■ RECORDS PROVIDED ■

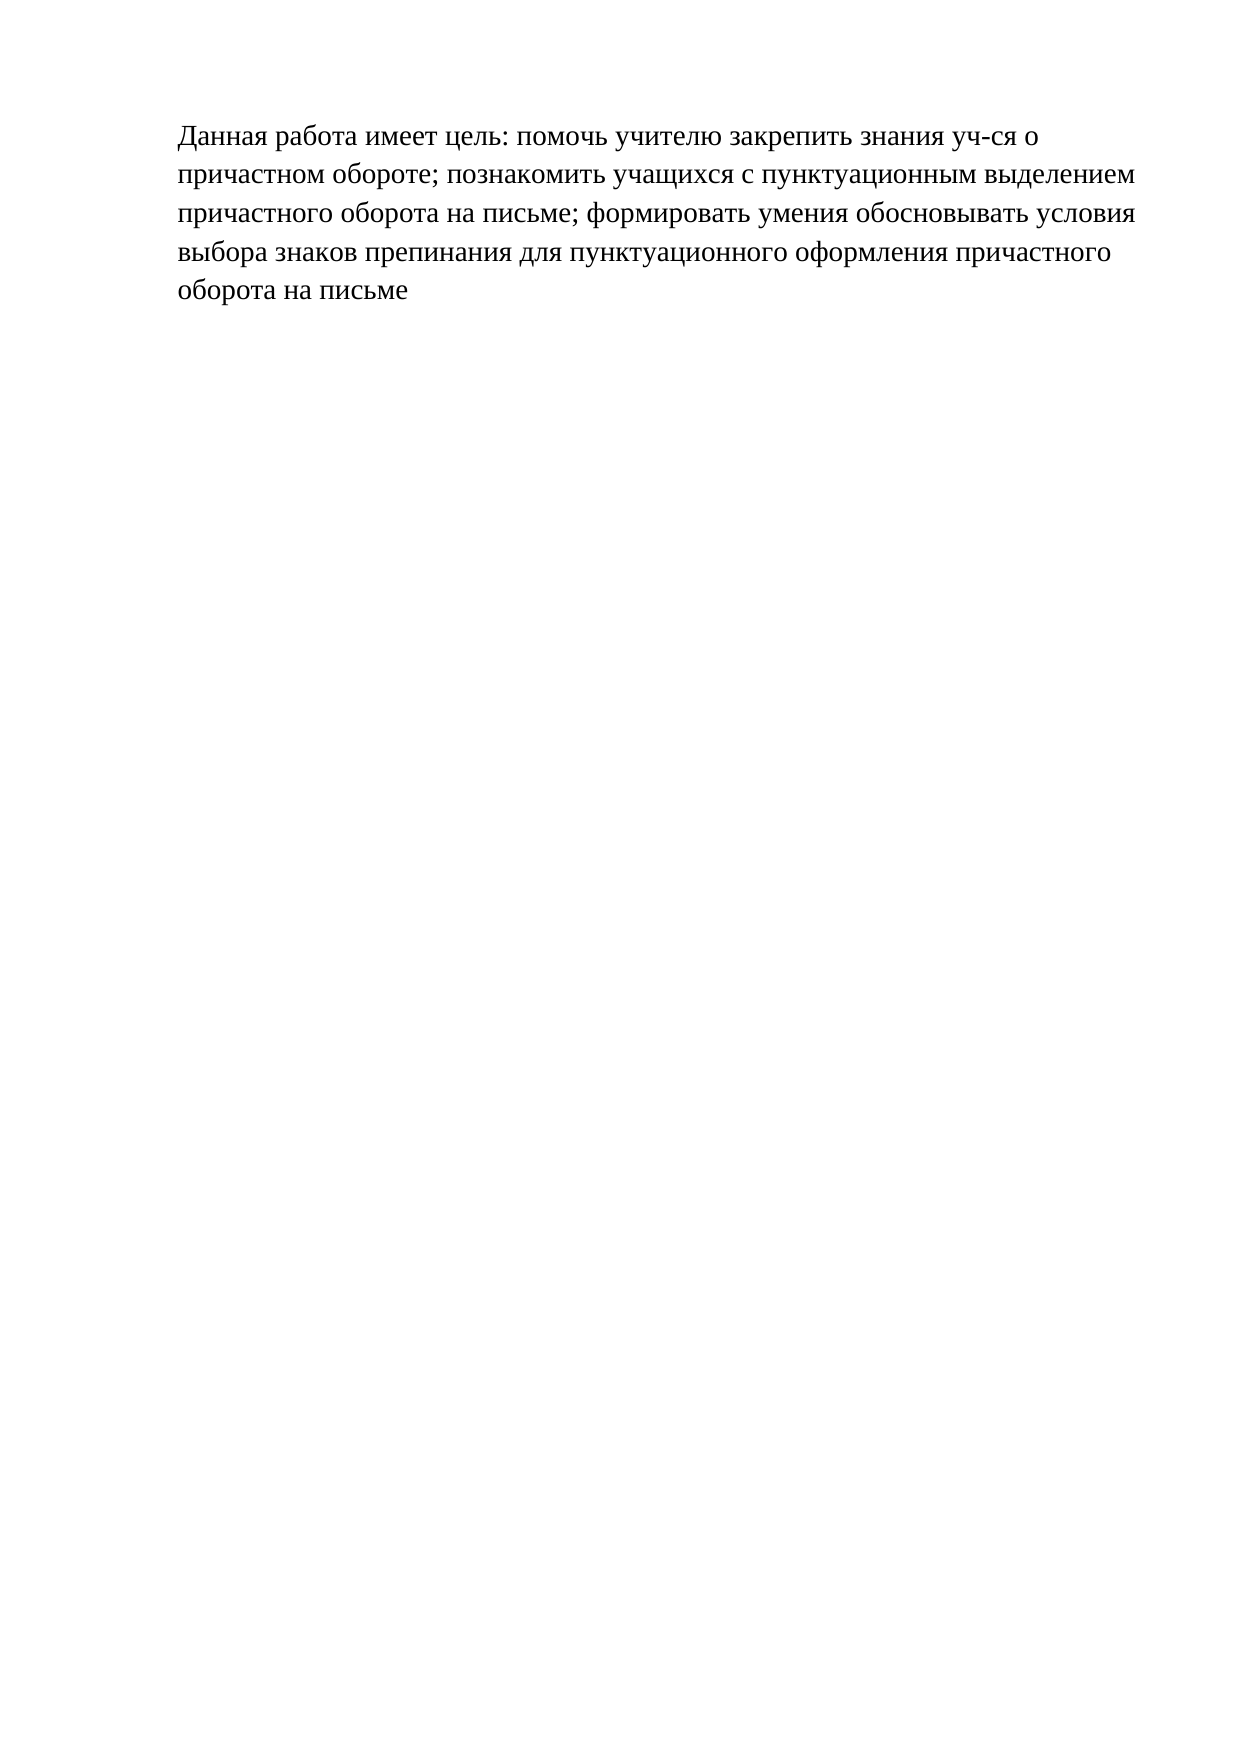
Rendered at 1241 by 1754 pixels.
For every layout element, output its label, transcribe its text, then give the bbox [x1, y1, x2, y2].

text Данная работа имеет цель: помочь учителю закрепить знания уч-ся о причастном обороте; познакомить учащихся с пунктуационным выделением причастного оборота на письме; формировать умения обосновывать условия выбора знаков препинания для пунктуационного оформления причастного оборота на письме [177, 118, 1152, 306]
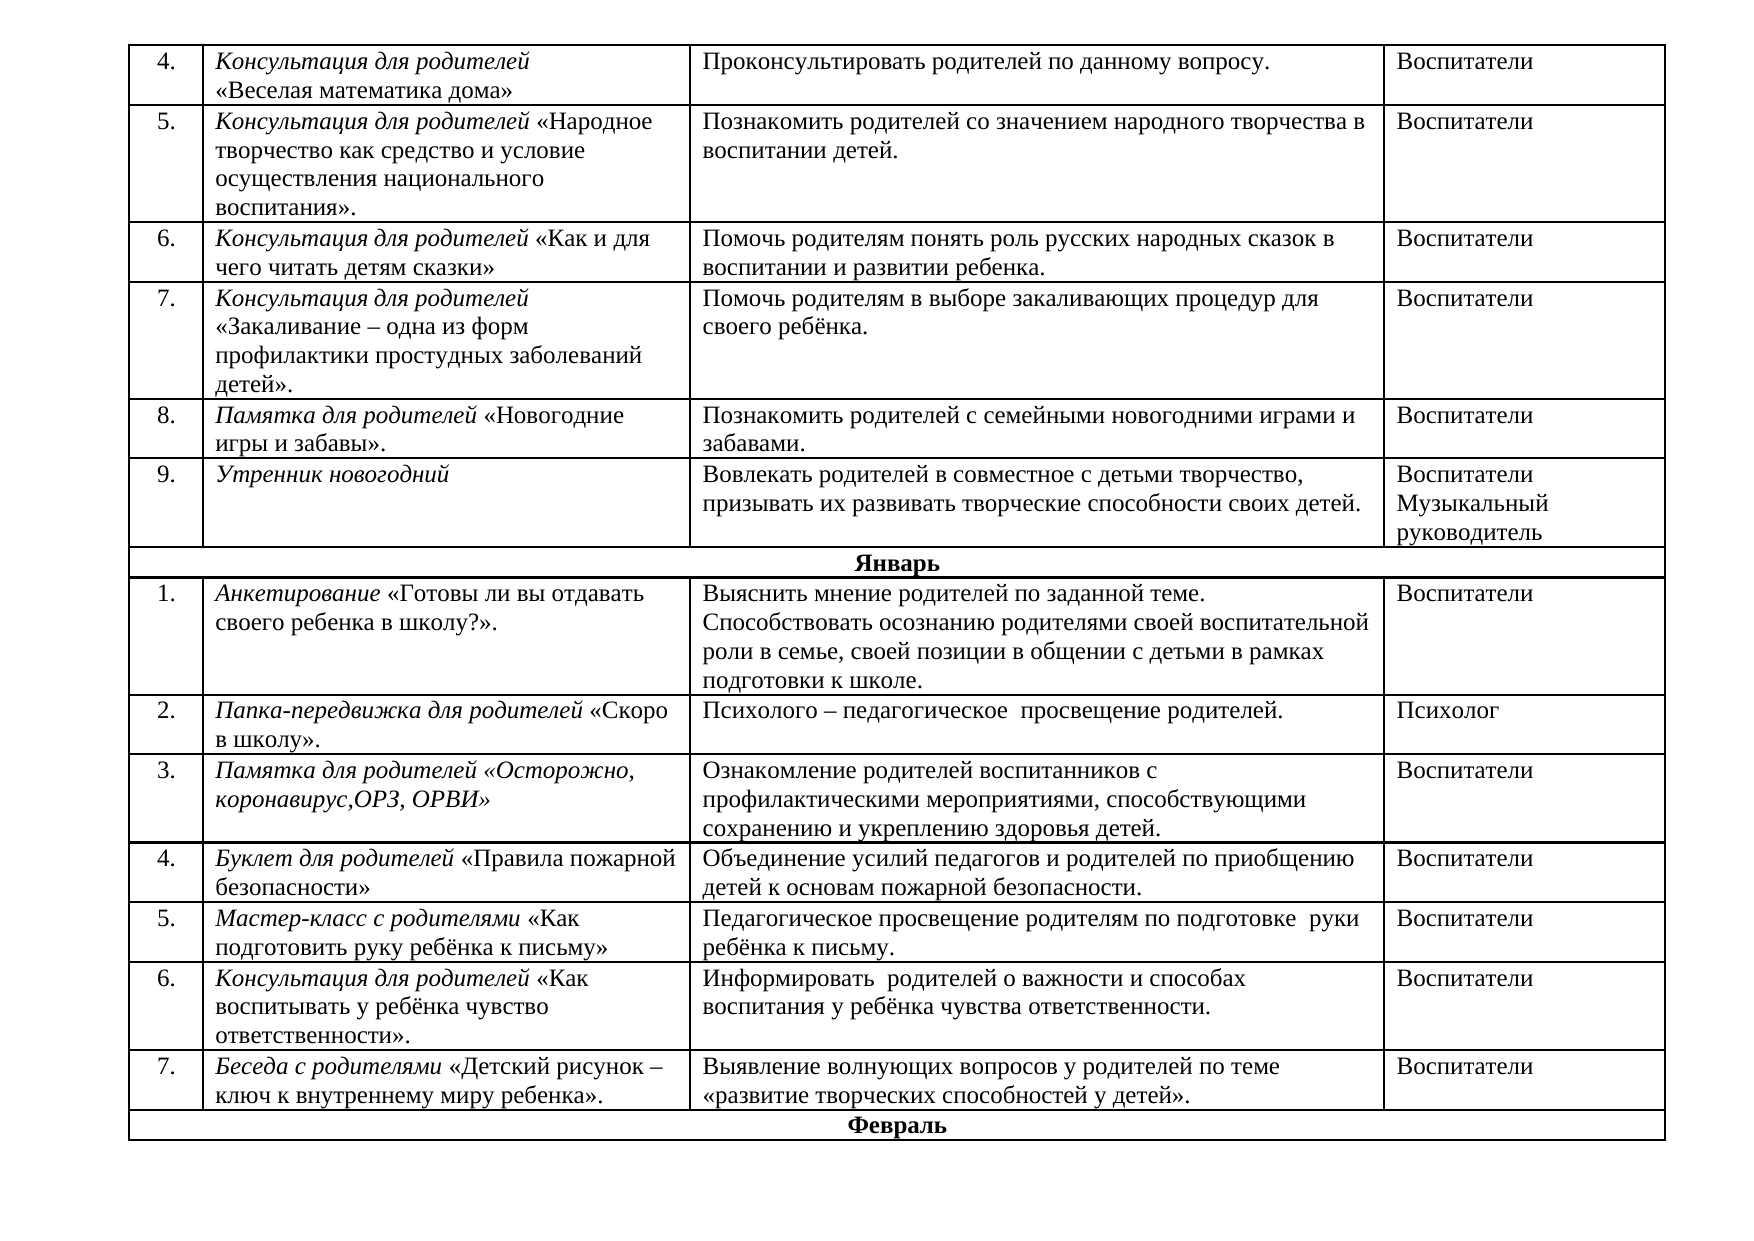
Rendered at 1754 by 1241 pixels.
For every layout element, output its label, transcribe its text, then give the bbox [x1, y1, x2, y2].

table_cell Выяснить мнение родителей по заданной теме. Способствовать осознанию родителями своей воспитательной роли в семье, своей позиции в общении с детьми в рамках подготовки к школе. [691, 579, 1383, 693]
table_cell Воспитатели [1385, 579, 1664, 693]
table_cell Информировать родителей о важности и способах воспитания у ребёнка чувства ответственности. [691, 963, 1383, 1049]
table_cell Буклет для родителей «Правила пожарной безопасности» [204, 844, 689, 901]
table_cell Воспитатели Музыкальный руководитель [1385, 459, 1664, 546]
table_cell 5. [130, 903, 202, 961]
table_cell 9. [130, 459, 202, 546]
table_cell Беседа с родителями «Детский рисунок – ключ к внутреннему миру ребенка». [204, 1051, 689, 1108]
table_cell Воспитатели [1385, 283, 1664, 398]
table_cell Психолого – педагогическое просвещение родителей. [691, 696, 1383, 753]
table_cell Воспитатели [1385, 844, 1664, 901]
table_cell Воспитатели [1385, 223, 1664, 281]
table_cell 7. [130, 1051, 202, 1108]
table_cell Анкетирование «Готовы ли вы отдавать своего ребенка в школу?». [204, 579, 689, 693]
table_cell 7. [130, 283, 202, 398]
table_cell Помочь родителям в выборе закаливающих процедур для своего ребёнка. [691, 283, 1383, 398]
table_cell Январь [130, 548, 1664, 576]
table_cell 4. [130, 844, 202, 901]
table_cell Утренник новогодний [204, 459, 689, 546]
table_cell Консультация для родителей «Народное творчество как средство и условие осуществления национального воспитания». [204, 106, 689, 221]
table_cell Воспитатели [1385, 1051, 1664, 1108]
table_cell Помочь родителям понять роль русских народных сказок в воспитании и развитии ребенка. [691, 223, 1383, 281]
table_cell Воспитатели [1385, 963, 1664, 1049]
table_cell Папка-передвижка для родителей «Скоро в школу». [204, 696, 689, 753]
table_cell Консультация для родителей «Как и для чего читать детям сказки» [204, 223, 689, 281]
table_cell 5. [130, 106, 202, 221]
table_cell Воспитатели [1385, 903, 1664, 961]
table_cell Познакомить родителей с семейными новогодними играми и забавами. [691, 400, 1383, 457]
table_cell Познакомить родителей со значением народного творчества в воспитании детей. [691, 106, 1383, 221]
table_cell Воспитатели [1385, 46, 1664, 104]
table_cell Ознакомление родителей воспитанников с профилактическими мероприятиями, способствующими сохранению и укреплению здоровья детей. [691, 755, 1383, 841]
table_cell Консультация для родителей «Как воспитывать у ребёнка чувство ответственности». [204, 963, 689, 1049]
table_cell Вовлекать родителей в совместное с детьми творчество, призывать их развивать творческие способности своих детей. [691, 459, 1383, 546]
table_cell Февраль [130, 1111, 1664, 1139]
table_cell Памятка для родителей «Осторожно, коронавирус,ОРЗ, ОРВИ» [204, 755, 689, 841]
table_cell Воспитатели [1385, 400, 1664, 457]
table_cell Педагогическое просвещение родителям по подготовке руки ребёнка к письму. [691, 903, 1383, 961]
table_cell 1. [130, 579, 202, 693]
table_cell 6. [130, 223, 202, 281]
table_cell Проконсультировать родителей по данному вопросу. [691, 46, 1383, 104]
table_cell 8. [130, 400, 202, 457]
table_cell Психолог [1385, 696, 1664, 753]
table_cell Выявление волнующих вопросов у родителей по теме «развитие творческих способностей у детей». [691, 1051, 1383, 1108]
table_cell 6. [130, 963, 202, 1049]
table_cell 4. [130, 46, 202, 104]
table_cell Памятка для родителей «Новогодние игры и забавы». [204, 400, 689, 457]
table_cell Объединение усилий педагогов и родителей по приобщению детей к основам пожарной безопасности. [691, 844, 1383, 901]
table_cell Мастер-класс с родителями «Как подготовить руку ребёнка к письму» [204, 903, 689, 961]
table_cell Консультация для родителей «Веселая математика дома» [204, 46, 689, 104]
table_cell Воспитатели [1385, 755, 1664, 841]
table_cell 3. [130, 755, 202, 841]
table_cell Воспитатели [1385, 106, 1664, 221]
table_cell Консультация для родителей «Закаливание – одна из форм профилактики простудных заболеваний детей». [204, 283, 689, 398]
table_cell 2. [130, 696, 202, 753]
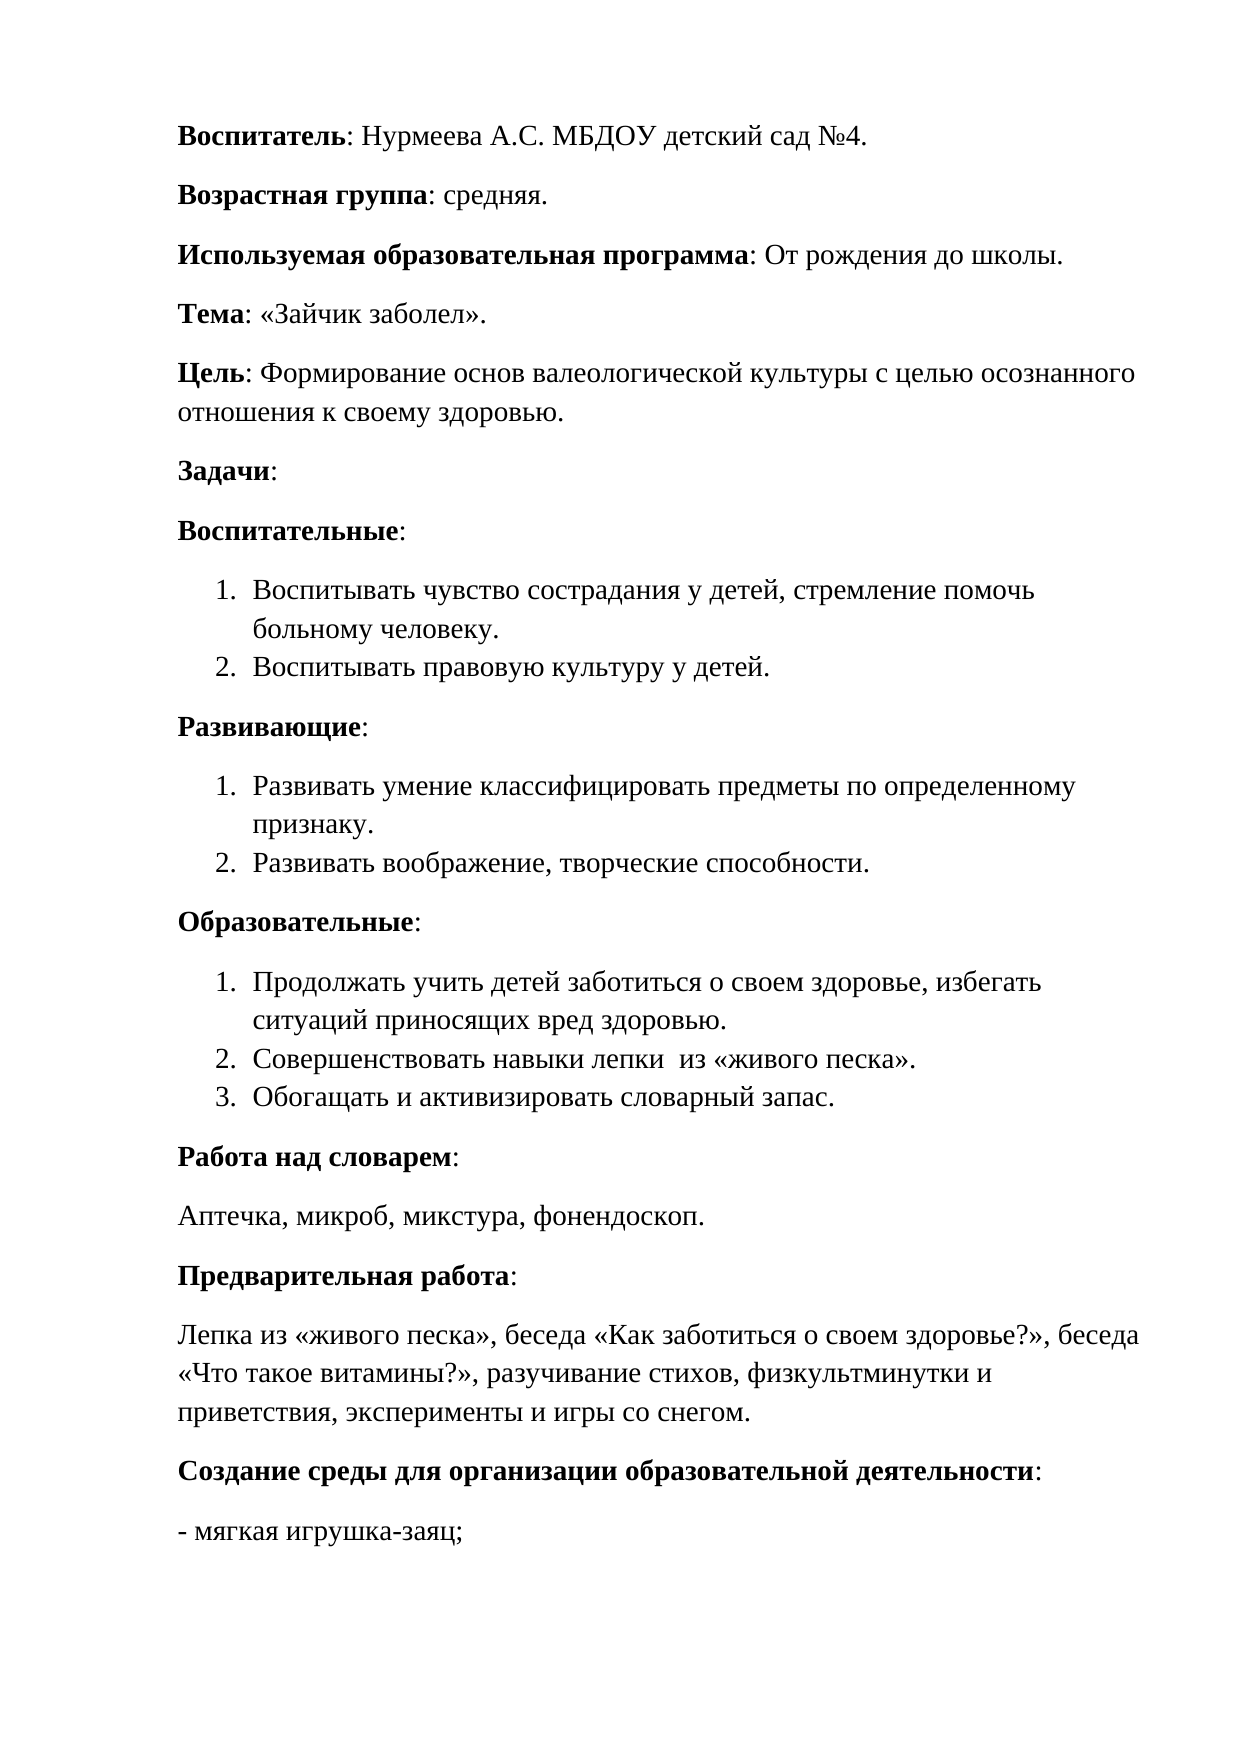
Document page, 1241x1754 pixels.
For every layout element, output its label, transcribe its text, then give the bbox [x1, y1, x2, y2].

■ REQUIRED ACTION ■
Return, exactly as they stand, all of the lines above, but not the pictures.

■ RESULT FOR THIS EXERCISE ■
Rendered at 1241 by 1754 pixels.
For every layout element, output its label, transcribe its text, then give the bbox [x1, y1, x2, y2].

text Данная работа имеет цель: помочь учителю закрепить знания уч-ся о причастном обороте; познакомить учащихся с пунктуационным выделением причастного оборота на письме; формировать умения обосновывать условия выбора знаков препинания для пунктуационного оформления причастного оборота на письме [177, 118, 1152, 306]
Rendered at 1754 by 1241 pixels.
For every layout element, output its label, transcribe its text, then give the bbox [x1, y1, x2, y2].

table_cell Выяснить мнение родителей по заданной теме. Способствовать осознанию родителями своей воспитательной роли в семье, своей позиции в общении с детьми в рамках подготовки к школе. [691, 579, 1383, 693]
table_cell Воспитатели [1385, 579, 1664, 693]
table_cell Информировать родителей о важности и способах воспитания у ребёнка чувства ответственности. [691, 963, 1383, 1049]
table_cell Буклет для родителей «Правила пожарной безопасности» [204, 844, 689, 901]
table_cell Воспитатели Музыкальный руководитель [1385, 459, 1664, 546]
table_cell 5. [130, 903, 202, 961]
table_cell 9. [130, 459, 202, 546]
table_cell Беседа с родителями «Детский рисунок – ключ к внутреннему миру ребенка». [204, 1051, 689, 1108]
table_cell Воспитатели [1385, 283, 1664, 398]
table_cell Психолого – педагогическое просвещение родителей. [691, 696, 1383, 753]
table_cell Воспитатели [1385, 844, 1664, 901]
table_cell Воспитатели [1385, 223, 1664, 281]
table_cell 7. [130, 1051, 202, 1108]
table_cell Анкетирование «Готовы ли вы отдавать своего ребенка в школу?». [204, 579, 689, 693]
table_cell 7. [130, 283, 202, 398]
table_cell Помочь родителям в выборе закаливающих процедур для своего ребёнка. [691, 283, 1383, 398]
table_cell Январь [130, 548, 1664, 576]
table_cell 4. [130, 844, 202, 901]
table_cell Утренник новогодний [204, 459, 689, 546]
table_cell Консультация для родителей «Народное творчество как средство и условие осуществления национального воспитания». [204, 106, 689, 221]
table_cell Воспитатели [1385, 1051, 1664, 1108]
table_cell Помочь родителям понять роль русских народных сказок в воспитании и развитии ребенка. [691, 223, 1383, 281]
table_cell Воспитатели [1385, 963, 1664, 1049]
table_cell Папка-передвижка для родителей «Скоро в школу». [204, 696, 689, 753]
table_cell Консультация для родителей «Как и для чего читать детям сказки» [204, 223, 689, 281]
table_cell 5. [130, 106, 202, 221]
table_cell Воспитатели [1385, 903, 1664, 961]
table_cell Познакомить родителей с семейными новогодними играми и забавами. [691, 400, 1383, 457]
table_cell Познакомить родителей со значением народного творчества в воспитании детей. [691, 106, 1383, 221]
table_cell Воспитатели [1385, 46, 1664, 104]
table_cell Ознакомление родителей воспитанников с профилактическими мероприятиями, способствующими сохранению и укреплению здоровья детей. [691, 755, 1383, 841]
table_cell Консультация для родителей «Как воспитывать у ребёнка чувство ответственности». [204, 963, 689, 1049]
table_cell Вовлекать родителей в совместное с детьми творчество, призывать их развивать творческие способности своих детей. [691, 459, 1383, 546]
table_cell Февраль [130, 1111, 1664, 1139]
table_cell Памятка для родителей «Осторожно, коронавирус,ОРЗ, ОРВИ» [204, 755, 689, 841]
table_cell Воспитатели [1385, 400, 1664, 457]
table_cell Педагогическое просвещение родителям по подготовке руки ребёнка к письму. [691, 903, 1383, 961]
table_cell 1. [130, 579, 202, 693]
table_cell 6. [130, 223, 202, 281]
table_cell Проконсультировать родителей по данному вопросу. [691, 46, 1383, 104]
table_cell 8. [130, 400, 202, 457]
table_cell Психолог [1385, 696, 1664, 753]
table_cell Выявление волнующих вопросов у родителей по теме «развитие творческих способностей у детей». [691, 1051, 1383, 1108]
table_cell 6. [130, 963, 202, 1049]
table_cell 4. [130, 46, 202, 104]
table_cell Памятка для родителей «Новогодние игры и забавы». [204, 400, 689, 457]
table_cell Объединение усилий педагогов и родителей по приобщению детей к основам пожарной безопасности. [691, 844, 1383, 901]
table_cell Мастер-класс с родителями «Как подготовить руку ребёнка к письму» [204, 903, 689, 961]
table_cell Консультация для родителей «Веселая математика дома» [204, 46, 689, 104]
table_cell Воспитатели [1385, 755, 1664, 841]
table_cell 3. [130, 755, 202, 841]
table_cell Воспитатели [1385, 106, 1664, 221]
table_cell Консультация для родителей «Закаливание – одна из форм профилактики простудных заболеваний детей». [204, 283, 689, 398]
table_cell 2. [130, 696, 202, 753]
Document page, 1241x1754 pixels.
For every layout element, output its label, transcribe its text, then give the bbox [x1, y1, x2, y2].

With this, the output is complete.